● **What the task requires**
Search the entries for the word "Nova". Copy each line in which it is found.

● **Data in this exercise**

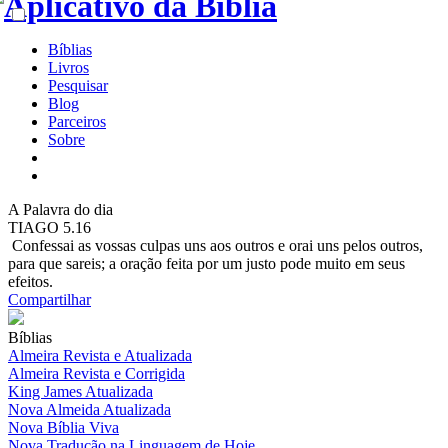
Bíblias
Livros
Pesquisar
Blog
Parceiros
Sobre
A
Palavra do dia
TIAGO 5.16
Confessai as vossas culpas uns aos outros e orai uns pelos outros,
para que sareis; a oração feita por um justo pode muito em seus
efeitos.
Compartilhar
Bíblias
Almeira Revista e Atualizada
Almeira Revista e Corrigida
King James Atualizada
Nova Almeida Atualizada
Nova Bíblia Viva
Nova Tradução na Linguagem de Hoje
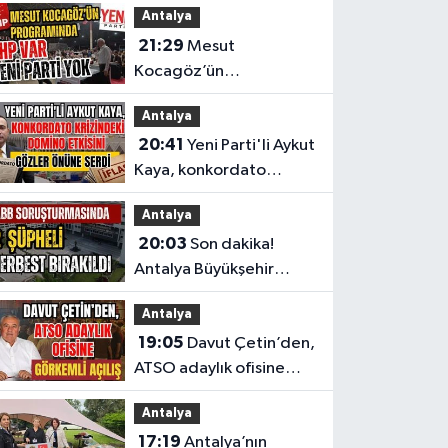
Antalya
yarasını Meclis'e taşıdı
21:29
Mesut
Kocagöz’ün
programında CHP var
Antalya
Yeni Parti yok
20:41
Yeni Parti'li Aykut
Kaya, konkordato
krizindeki domino
Antalya
etkisini gözler önüne
20:03
Son dakika!
serdi
Antalya Büyükşehir
Belediyesi
Antalya
soruşturmasında 2
19:05
Davut Çetin’den,
şüpheli serbest bırakıldı
ATSO adaylık ofisine
görkemli açılış
Antalya
17:19
Antalya’nın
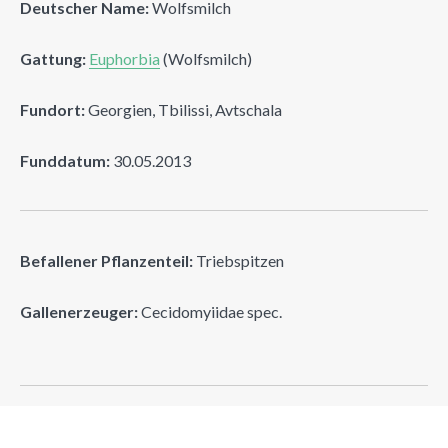
Deutscher Name:
Wolfsmilch
Gattung:
Euphorbia
(Wolfsmilch)
Fundort:
Georgien, Tbilissi, Avtschala
Funddatum:
30.05.2013
Befallener Pflanzenteil:
Triebspitzen
Gallenerzeuger:
Cecidomyiidae spec.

● **Task result**
Nova Almeida Atualizada
Nova Bíblia Viva
Nova Tradução na Linguagem de Hoje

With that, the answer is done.